Can an experienced, halachically informed woman not do so for herself?

On a side note, I was wondering about the white underwear. If spotting occurs on white underwear, it almost invariably stains. This means that each pair of underwear is unlikely to be purely white foe more than one cycle. Are we just supposed to go through underwear and keep buying new ones? If not and it’s okay to re-use the stained underwear, then why is any off-white color garment unacceptable when it is essentially the same if the white garment is no longer white?



  1. I truly empathize with your question and I understand how having to show a stain to a Rabbi might be a cause of great embarrassment.

    However, I think that the embarrassment can be alleviated by regarding the Rabbi in the same way that you relate to your gynecologist. An appointment with a gynecologist should not gender any embarrassment. The gynecologist is a professional who is trained to look at your medical condition and not to pay any attention to any other details. So, too, a Rabbi who is an expert in the Laws of Taharat Hamishpacha.

    He has spent many years studying the subject in great depth and he is now an expert who is qualified to give his “professional” opinion about what he has just been shown. The Rabbi is ruling solely on what he has seen and he is not looking beyond what he has been asked. That means that any personal issues that the the question may contain (for example, if the question presented to the Rabbi revolves around something as acutely personal as whether the wife can immerse in the Mikve that night) are used solely by the Rabbi to reach a definitive decision.

    It is entirely possible that two different experts in Taharat Hamishpacha may disagree with each other about similar situations. That is not a phenomenon that occurs only in the realm of Taharat Hamishpacha. Rather, it is something that occurs throughout Jewish Law. In truth, it is not something that should be a cause of concern. As long as the person is taking their question to an expert in the Laws of Taharat Hamishpacha, they are following the ruling that they were given by a reputable expert – and it really does not matter if another expert rules differently.

    If there is no other alternative, a woman who is Halachically experienced and an expert in the Laws of Taharat Hamishpacha can rule for herself. However, it is normally preferable to let another expert rule on the issue at hand to avoid any hint of subjectivity.

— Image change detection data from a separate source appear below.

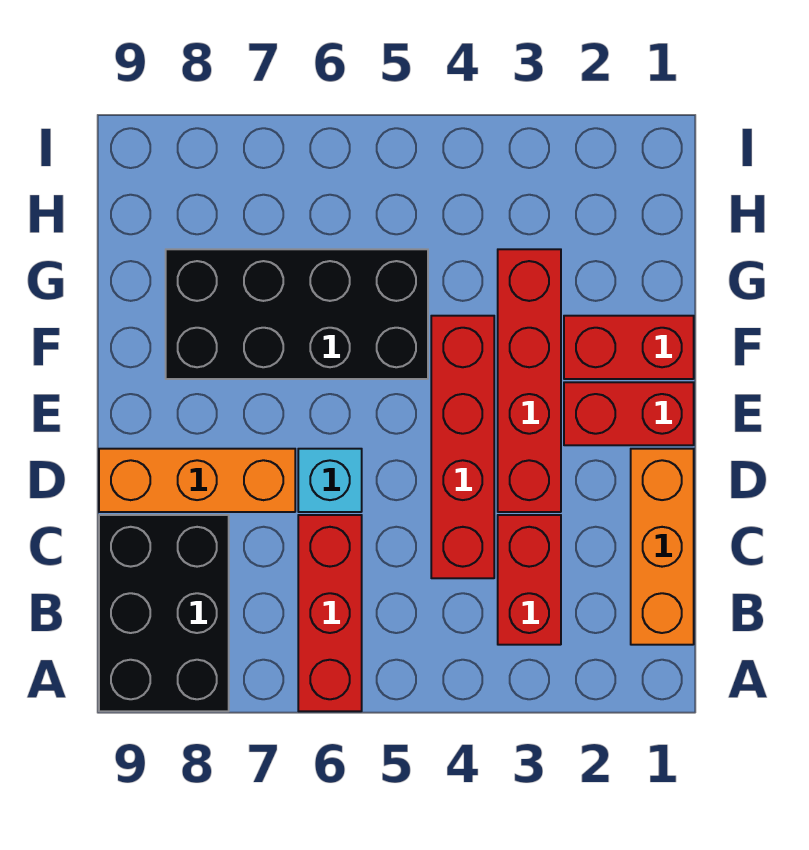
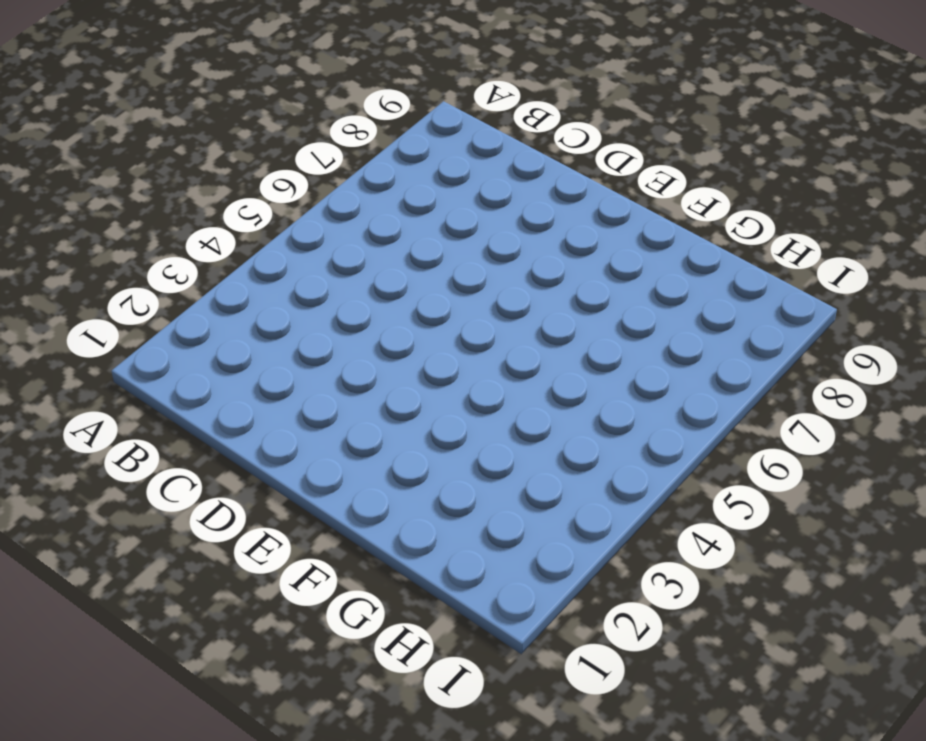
none -> red brick A6:C6 level 1
none -> black brick A8:C9 level 1

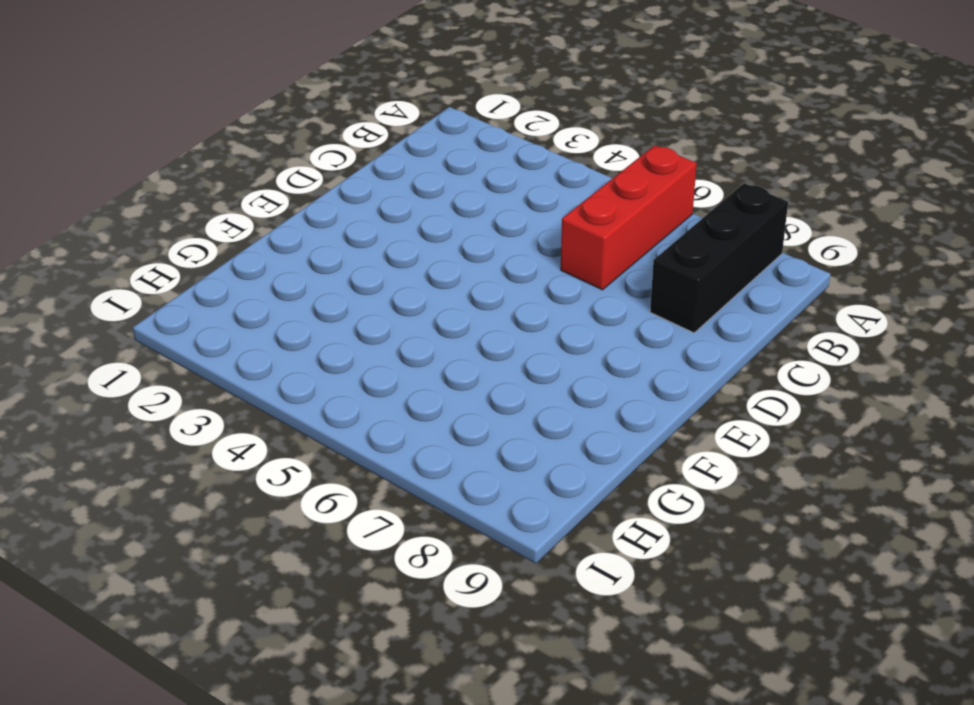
black brick A8:C8 level 1 -> black brick A8:C9 level 1
none -> orange brick B1:D1 level 1
none -> red brick B3:C3 level 1

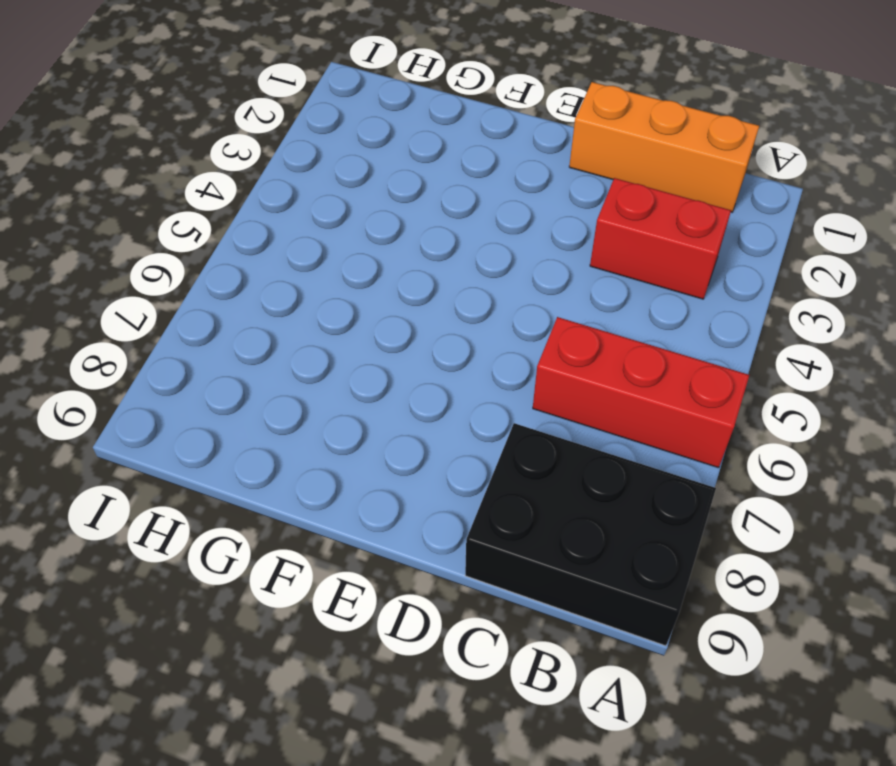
none -> red brick C4:F4 level 1
none -> red brick D3:G3 level 1

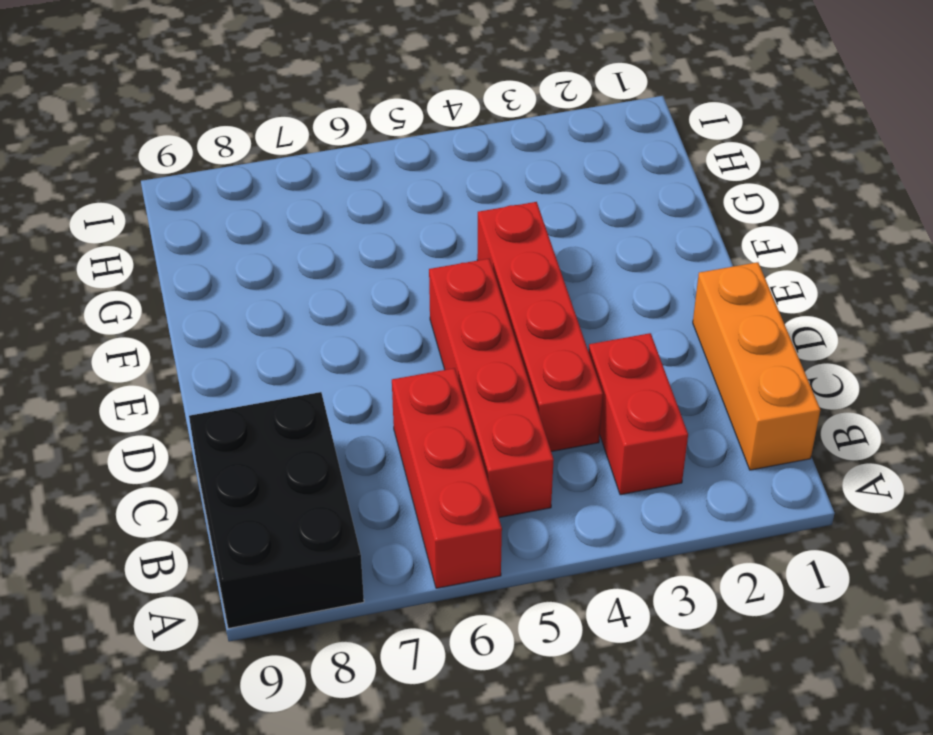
red brick B5:E5 level 1 -> red brick D3:G3 level 1
none -> cyan brick D6 level 1
none -> orange brick D7:D9 level 1

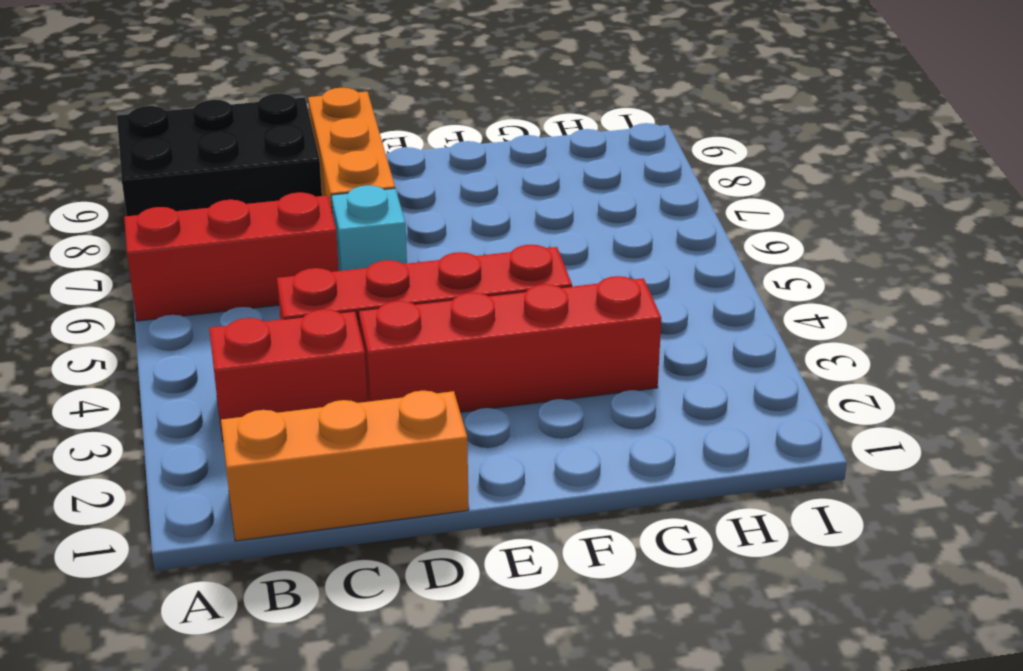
none -> red brick E1:E2 level 1
none -> red brick F1:F2 level 1

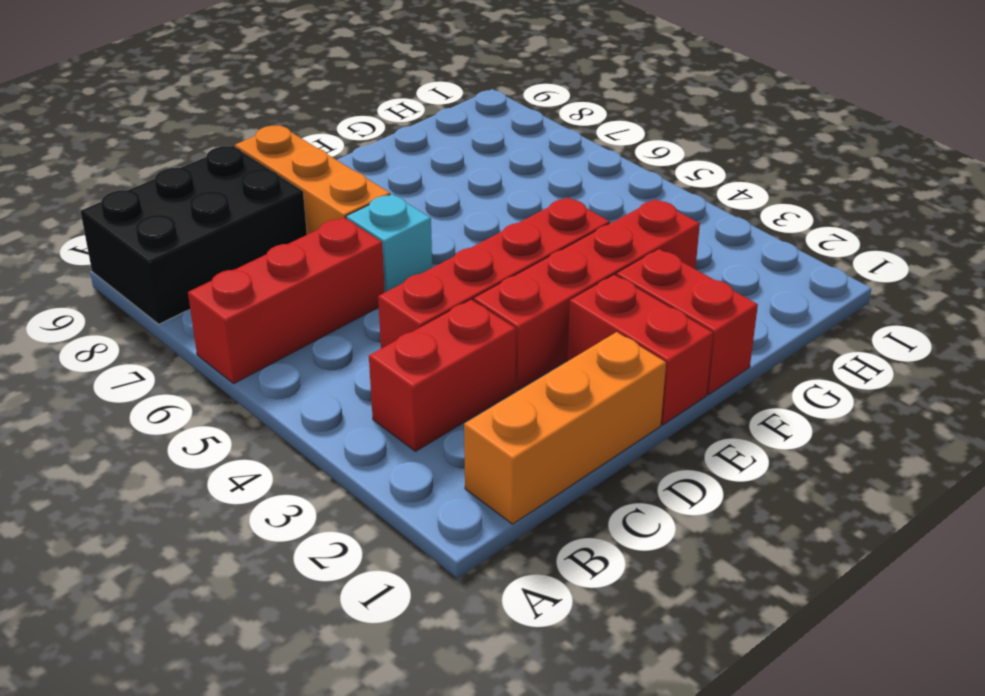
none -> black brick F5:G8 level 1

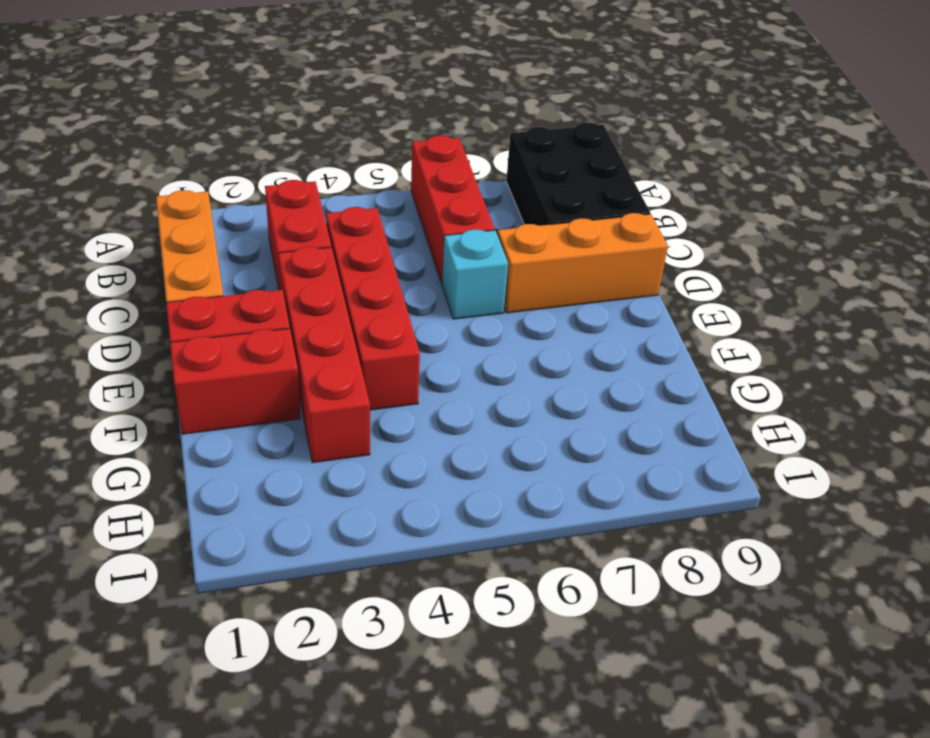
none -> black brick F5:G8 level 1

    It is absolutely permissible to use laundered white underwear and there is no reason to continuously buy new sets of underwear for counting the Seven Clean Days. The Halacha dictates that white should be used because it is by far the easiest color to highlight any staining. Fresh stains do not share any resemblance to laundered stains and they are easy to identify. What is true, however, is that if a pair of white underwear is heavily stained and the marks do not come out in the wash, it would be better to not use that particular pair for the Seven Clean Days.

    Best wishes from the AskTheRabbi.org Team

  2. Thank you very much for your thorough answer.

  3. It’s a pleasure. I am happy that Just Ask! was able to be of assistance.